Look for the product.
Earlier, we saw how all self-help is designed to sell you something. It might be an idea, a system, a philosophy, a supplement, a piece of equipment, a feeling, an app, a relationship or an experience. It’s important to identify that product — especially when that product is subtle.
When you know what’s being sold to you, you can consciously choose whether to accept the terms of the deal on offer. You can also see the agenda of the person selling it to you. Are they selling you something to make money? To forge a relationship? To share their experience? To learn what works for other people? There are plenty of motivations for pushing self-help, and they all shed light on the nature of the person pushing it.

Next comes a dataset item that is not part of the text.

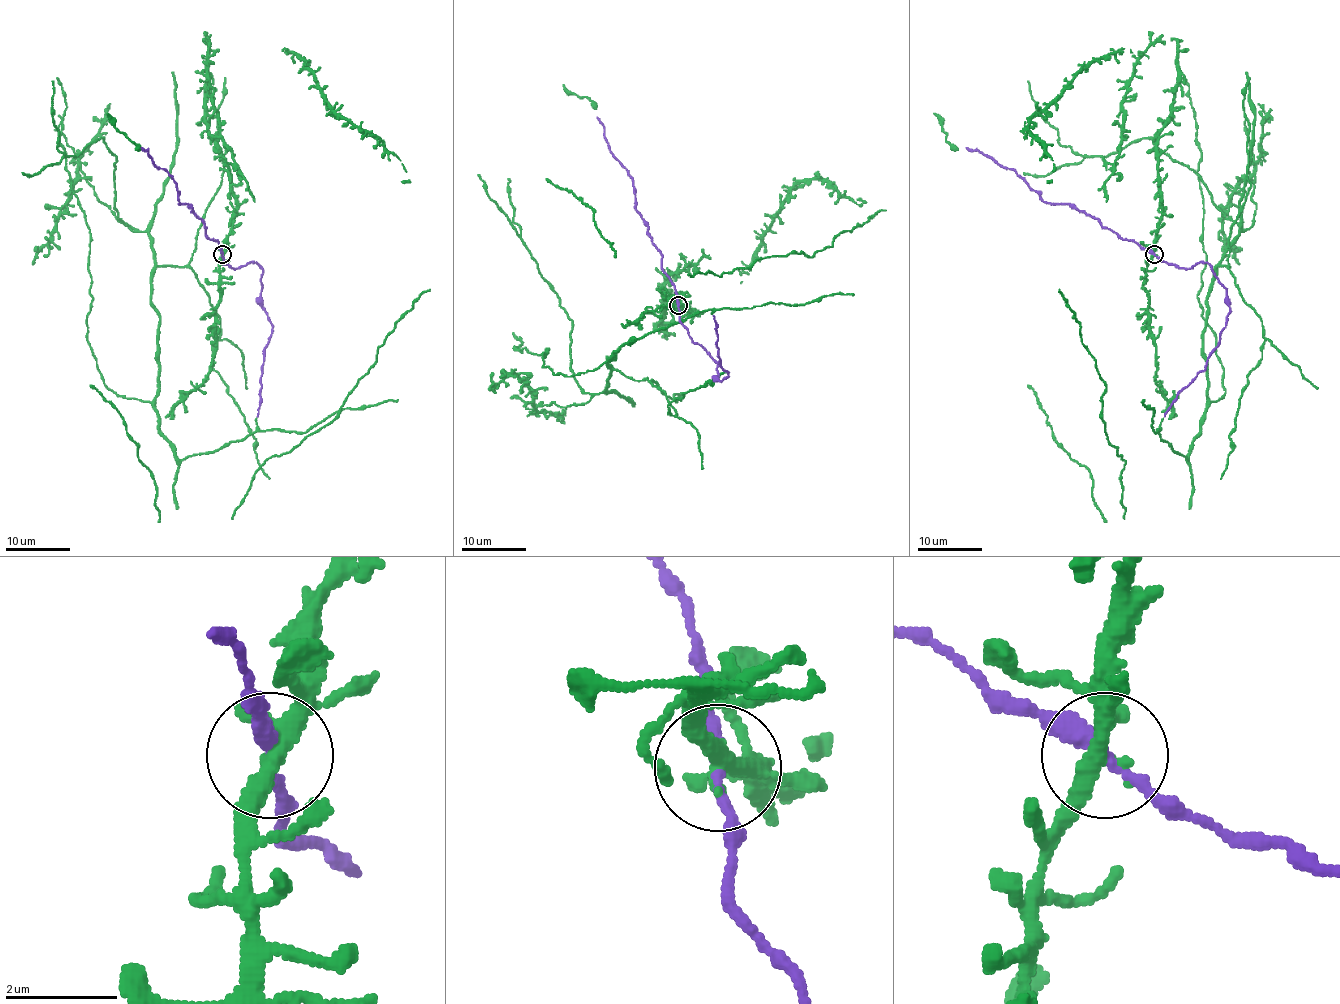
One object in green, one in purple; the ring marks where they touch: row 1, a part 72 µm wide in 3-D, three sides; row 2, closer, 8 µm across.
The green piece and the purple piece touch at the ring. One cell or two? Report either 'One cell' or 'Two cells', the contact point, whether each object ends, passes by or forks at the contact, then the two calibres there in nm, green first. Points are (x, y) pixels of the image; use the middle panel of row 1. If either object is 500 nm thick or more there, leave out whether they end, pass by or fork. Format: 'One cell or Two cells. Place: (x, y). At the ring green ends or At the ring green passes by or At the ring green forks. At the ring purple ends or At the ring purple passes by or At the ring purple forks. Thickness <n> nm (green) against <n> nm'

As I mentioned, there’s nothing inherently wrong in selling. After all, it wouldn’t be self-help if it didn’t offer something that would help. It’s only when the product is obscured that we need to be concerned.
But there is one self-help “product” that is more problematic than others. Which brings us to the next principle.
Focus on action rather than feelings.
A lot of self-help is designed to make you feel certain things. To feel empowered. To feel motivated. To feel inspired. To feel hopeful. To feel vulnerable.
All of which are wonderful (and crucial) experiences to have.
But when a self-help product only gives you a feeling, then you can be sure something’s missing.
Either the product in question doesn’t have much substance (which is very common), or you haven’t found a way to translate the feeling into a set of actionable principles (which, again, is often up to us).
The motivation porn video is the perfect example. These videos are all feeling, no insight. They don’t give you principles to cultivate that motivation for yourself or a set of habits to translate that motivation into action. They just make you feel the feels, which our minds confuse for actual progress. But if you look closely, there’s no progress at all — only the illusion of progress, masquerading as the feeling.
So when you consume self-help, notice which emotional experiences come up. Take stock of how the product in question is stirring up different feelings in you, and why. Is the product offering you a new way of behaving, thinking or seeing that happens to give rise to those feelings? Or is it purely designed to make you feel those feelings for their own sake?
Feelings can be addictive. When we experience them, we’ll often seek them out again and again, especially if we have trouble finding them elsewhere. If we feel hopeless, we’ll consume self-help designed to give us comfort. If we feel shut down, we’ll consume self-help designed to make us vulnerable.
But just because you feel hopeful doesn’t mean you’ve cultivated hope. Just because you feel vulnerable doesn’t mean you’ve opened up.
At the end of the day, those are just feelings.
And what we really want is action. Which brings us to the final principle.
Come back to basics.
At the end of the day, self-help is only valuable if it does a handful of simple, concrete, timeless things.
Self-help should make us happier, more fulfilled, more connected people, not more anxious, more unhappy, more frustrated people.
(Remember that struggle is different from pain, and challenge is different from suffering.)
Self-help should give us new tools and ways of viewing the world, not easy solutions or temporary feelings.
Self-help should create habits and mindsets that we can make our own, not obligations and requirements that keep us tethered to an expert or program.
Self-help should bring us into a deeper relationship with ourselves, not force us to compare ourselves to other people.
Because ultimately, self-help should — as the name suggests! — help us help ourselves, but never at our own expense.